Par Eric Normand le 2021/03

Cette phrase lancée par PKP, il y a quelques années, dans un concert du groupe du fils de Raymond Lévesque a marqué les esprits. Mais que tentait d’exprimer par ce cri maladroit notre ancien aspirant Prime Minister?

Je me propose ici de remonter le fil du temps afin de voir en quoi la défense du français est un aspect incontournable de l’histoire politique et culturelle du Québec. Pour cela, il faudra interroger le rapport entre la langue et la culture.

Car, si mon ami scientifique est catégorique : « la recherche scientifique en français, c’est une perte de temps et d’argent », la culture en français a toujours été le cheval de bataille des nationalistes.

En cela, nous n’avons rien d’original : la plupart des populations en situation de minorité linguistique ont tendance à assimiler la production culturelle à un outil de promotion et de défense de leur langue. Comme le dira Taylor : « En 1980, il valait mieux être Paul Piché qu’un groupe de jazz. »

Mais je crois qu’il faut ici apporter des nuances. Le mot « culture » est bien ambigu en cela qu’il désigne à la fois une tradition (us, coutumes, langue) et l’ensemble de la production artistique. Cette ambiguïté a maintes fois été instrumentalisée afin de créer une équivalence artificielle voulant que la seconde semble forcément porteuse de la première. Pourtant, il n’y pas grand-chose de plus opposé que « tradition » et « création », à moins que l’on donne dans la mythologie.

En effet, si l’élection du PQ, en 1976, enflammait le rêve d’un pays et faisait avancer l’imaginaire collectif à plusieurs égards, n’a-t-elle pas mené, sur le plan créatif, à un schisme désolant entre la culture qui était porteuse du mythe national et l’autre? Le nationalisme n’a-t-il pas valorisé (autant par ses images que par son financement) le violoneux en chemise à carreaux au détriment du jazzman devenu suspect par ses liens affirmés avec une culture autre. Et que dire de Mordecai Richler? Un grand auteur qui fut détesté par sa critique de cette tendance identitaire.

Pendant trop longtemps, la créativité au Québec s’est scindée entre anglophones et francophones, avec chacun son bord de « la Main ». Les musiciens francophones et anglophones jouaient entre eux sans se mélanger. Et les médias nous faisaient bien comprendre qui étaient les « bons ».

Cette attitude culturo-centrique est largement responsable d’une grande incompréhension qui perdure encore malheureusement et qui fait que le bon Québécois n’a pas vu venir la montée de la gauche anglophone que « l’intelligentsia identitaire » dénonce vertement sous le sobriquet de « woke ».

En tant qu’artiste de la musique, j’ai parfois l’impression de m’inscrire dans la première génération, celle qui a voulu franchir la ligne invisible. J’étais au cégep l’année du « vote ethnique » et, à partir de là, j’ai entendu de plus en plus la défense de la diversité.

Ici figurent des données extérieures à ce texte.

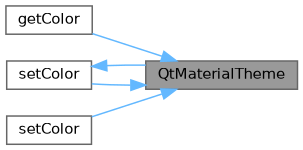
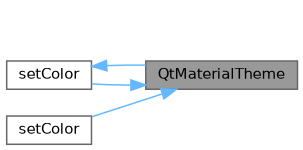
  digraph {
    rankdir=RL
    node [color=grey40 fillcolor=white fontname=Helvetica fontsize=10 shape=box style=filled]
    edge [color=steelblue1 dir=back fontname=Helvetica fontsize=10 labelfontname=Helvetica labelfontsize=10 style=solid]
    n1 [color=gray40 fillcolor=grey60 fontcolor=black height=0.2 label=QtMaterialTheme width=0.4]
-   n2 [height=0.2 label=getColor width=0.4]
    n3 [height=0.2 label=setColor width=0.4]
    n4 [height=0.2 label=setColor width=0.4]
-   n1 -> n2
    n1 -> n3
    n1 -> n4
    n3 -> n1
  }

Œuvrant principalement en musique instrumentale, j’ai travaillé autant avec des francophones que des anglophones, autant avec des Croates qu’avec des Japonais. J’ai voyagé, j’ai écouté. Pour moi, l’art est forcément synonyme de curiosité, d’ouverture à l’autre, de rencontres des cultures.

Si, à une certaine époque, la création en français était au cœur de la promotion d’un projet de société, sa défense unilatérale s’est rapidement mise à sonner creux et à mettre en relief les laissés pour compte, les créateurs œuvrant tout aussi honnêtement dans une autre langue, ou encore, en dehors du langage. La langue a pris dans notre paysage culturel une place si importante que le Québec fait partie des endroits au monde où l’on consomme le moins de musique instrumentale. Soit! Je gagne mon pain ailleurs…

Et si vous me demandez si le français est important pour moi, je réponds sans hésiter « bien sûr », c’est la langue avec laquelle je me suis construit. J’ai étudié la littérature et j’ai toujours aimé ma langue, mais j’ai la conviction qu’elle est aussi un outil de partage, d’ouverture et d’échange, pas une façon de créer des frontières.

Quand je fais un disque, peu importe dans quel pays il est produit et dans quelle langue est rédigée la pochette, j’inscris que je joue de la « basse électrique » et pas de l’electric bass ou du banjo eléctrico… C’est l’instrument dont je joue.

Aujourd’hui, le Québec se targue de son ouverture (sauf les régions, bien entendu), mais je me plais souvent à imaginer ce qui serait advenu d’une Kim Thuy si elle avait décidé d’écrire en anglais.